■ SOURCE DOCUMENT:
Segment Open

When vaccines are given in nonmedical settings, it remains important for standards of immunization practice to be followed. Consumers should be provided with information on how to report adverse events (e.g., via provision of a VIS), and procedures should ensure that documentation of vaccine administration is forwarded to the primary care provider and the state or city public health immunization registry. Detailed documentation may be required for employment, school attendance, and travel. Personalized health records can help consumers keep track of their immunizations, and some occupational health clinics have incorporated automated immunization reports that help employees stay up-to-date with recommended vaccinations. Some pharmacy chain establishments are using automated systems to report immunization information to the state or local immunization information system.

Segment Closed

Reproduce the full passage on immunization practice in nonmedical settings word for word.

(Collected data)
Segment Open

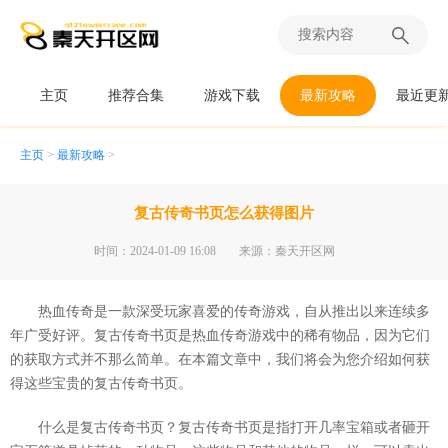
主页
推荐合集
游戏下载
最新攻略
最近更
主页
>
最新攻略
>
复古传奇书页怎么获得图片
时间：2024-01-09 16:08
来源：秦天开区网
热血传奇是一款深受玩家喜爱的传奇游戏，自从推出以来连续多
年广受好评。复古传奇书页是热血传奇游戏中的稀有物品，因为它们
的获取方式并不那么简单。在本篇文章中，我们将会为您介绍如何获
得这些宝贵的复古传奇书页。
什么是复古传奇书页？复古传奇书页是指打开几率宝箱或者砸开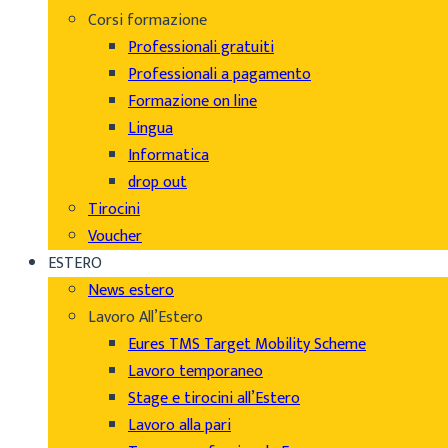
Corsi formazione
Professionali gratuiti
Professionali a pagamento
Formazione on line
Lingua
Informatica
drop out
Tirocini
Voucher
ESTERO
News estero
Lavoro All’Estero
Eures TMS Target Mobility Scheme
Lavoro temporaneo
Stage e tirocini all’Estero
Lavoro alla pari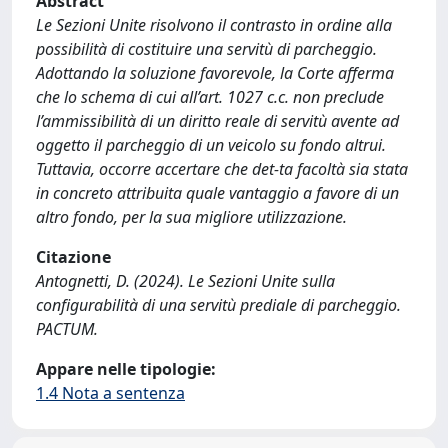
Abstract
Le Sezioni Unite risolvono il contrasto in ordine alla
possibilità di costituire una servitù di parcheggio.
Adottando la soluzione favorevole, la Corte afferma
che lo schema di cui all’art. 1027 c.c. non preclude
l’ammissibilità di un diritto reale di servitù avente ad
oggetto il parcheggio di un veicolo su fondo altrui.
Tuttavia, occorre accertare che det-ta facoltà sia stata
in concreto attribuita quale vantaggio a favore di un
altro fondo, per la sua migliore utilizzazione.
Citazione
Antognetti, D. (2024). Le Sezioni Unite sulla
configurabilità di una servitù prediale di parcheggio.
PACTUM.
Appare nelle tipologie:
1.4 Nota a sentenza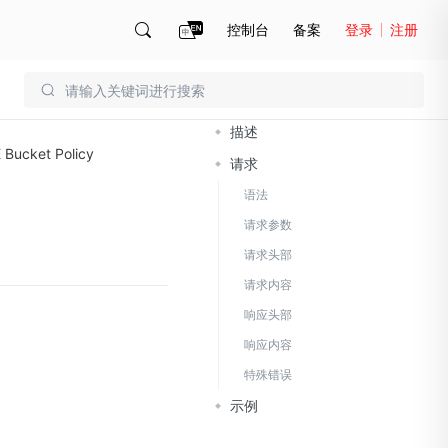
控制台
备案
登录
注册
文档导读
账号管理
账单
描述
 Bucket Policy
请求
语法
请求参数
请求头部
请求内容
响应头部
响应内容
特殊错误
示例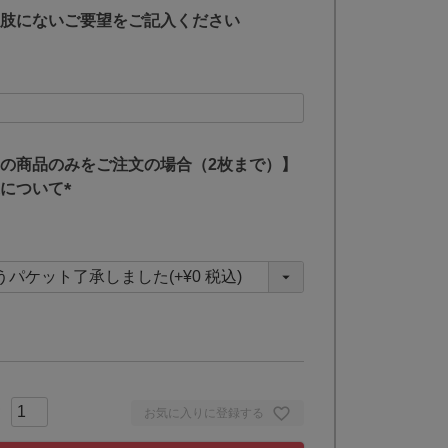
肢にないご要望をご記入ください
の商品のみをご注文の場合（2枚まで）】
について
(
必
須
)
お気に入りに登録する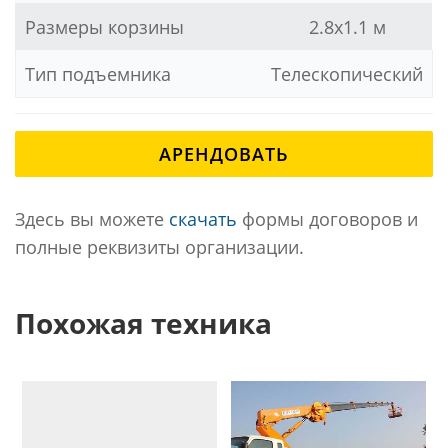
Размеры корзины
2.8х1.1 м
Тип подъемника
Телескопический
АРЕНДОВАТЬ
Здесь вы можете
скачать
формы договоров и
полные реквизиты организации.
Похожая техника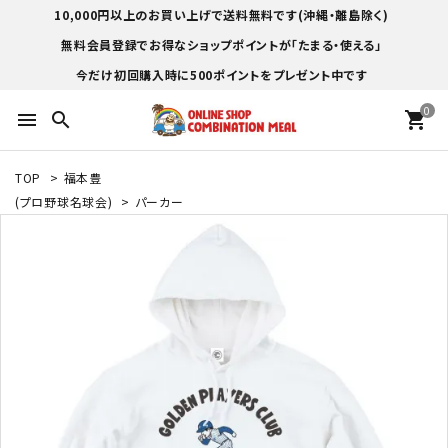
10,000円以上のお買い上げで送料無料です(沖縄・離島除く)
無料会員登録でお得なショップポイントが「たまる・使える」
今だけ初回購入時に500ポイントをプレゼント中です
0
menu
search
shopping_cart
TOP
>
福本豊
(プロ野球名球会)
>
パーカー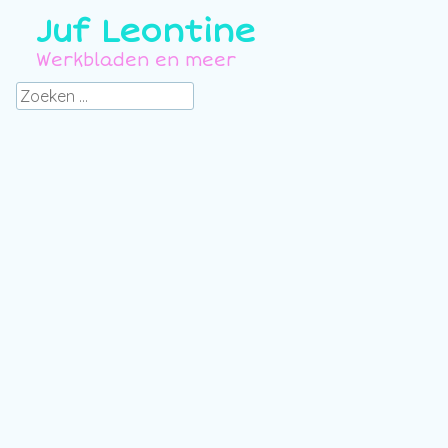
Juf Leontine
Werkbladen en meer
Zoeken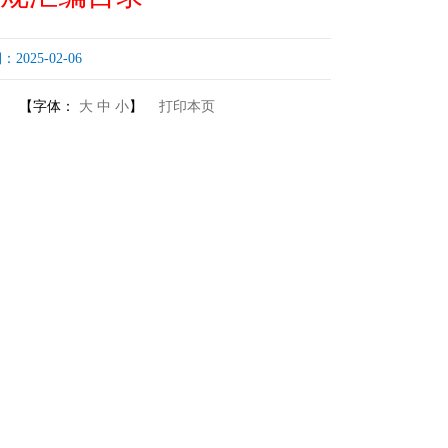
25-02-06
【字体：
大
中
小
】
打印本页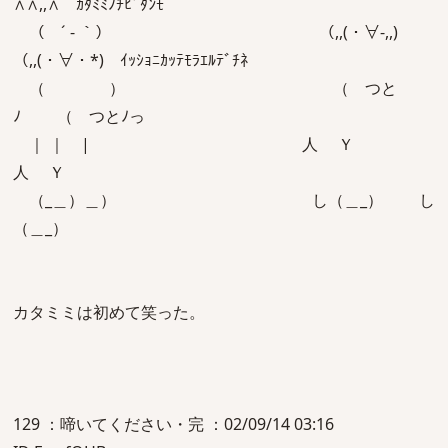
∧∧,,∧ ｶﾀﾐﾐﾉﾁﾋﾞﾀﾝﾓ
（ ´ - ｀） （,,(・∀-,,)
（,,(・∀・*) ｲｯｼｮﾆｶｯﾃﾓﾗｴﾙﾃﾞﾁﾈ
（ ） （ つと
ﾉ （ つとﾉっ
｜ ｜ | 人 Ｙ
人 Ｙ
（_＿）＿） し（＿_） し
（＿_）
カタミミは初めて笑った。
129 ：啼いてください・完 ：02/09/14 03:16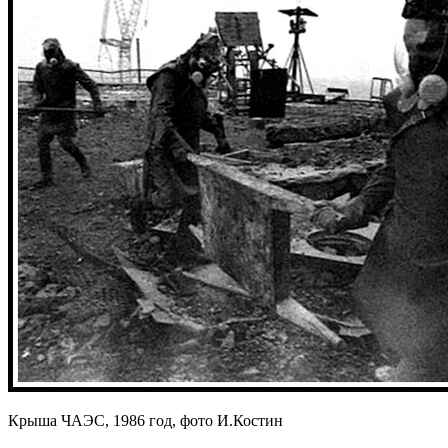
Крыша ЧАЭС, 1986 год, фото И.Костин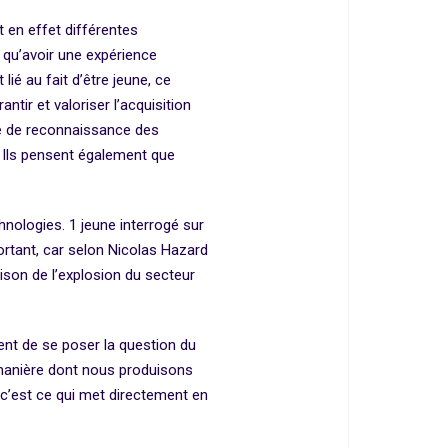
 en effet différentes
t qu’avoir une expérience
ié au fait d’être jeune, ce
tir et valoriser l’acquisition
ue de reconnaissance des
 Ils pensent également que
hnologies. 1 jeune interrogé sur
ortant, car selon Nicolas Hazard
aison de l’explosion du secteur
gent de se poser la question du
a manière dont nous produisons
, c’est ce qui met directement en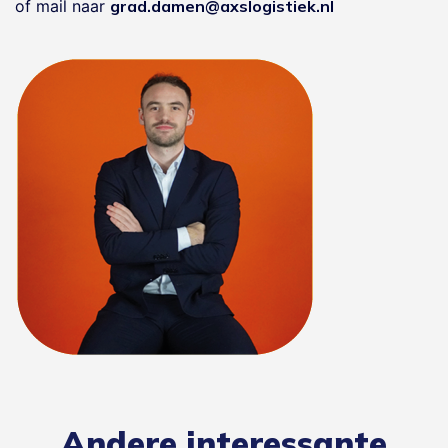
of mail naar
grad.damen@axslogistiek.nl
Andere interessante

Segment Closed

■ RESPONSE AREA:
When vaccines are given in nonmedical settings, it remains important for standards of immunization practice to be followed. Consumers should be provided with information on how to report adverse events (e.g., via provision of a VIS), and procedures should ensure that documentation of vaccine administration is forwarded to the primary care provider and the state or city public health immunization registry. Detailed documentation may be required for employment, school attendance, and travel. Personalized health records can help consumers keep track of their immunizations, and some occupational health clinics have incorporated automated immunization reports that help employees stay up-to-date with recommended vaccinations. Some pharmacy chain establishments are using automated systems to report immunization information to the state or local immunization information system.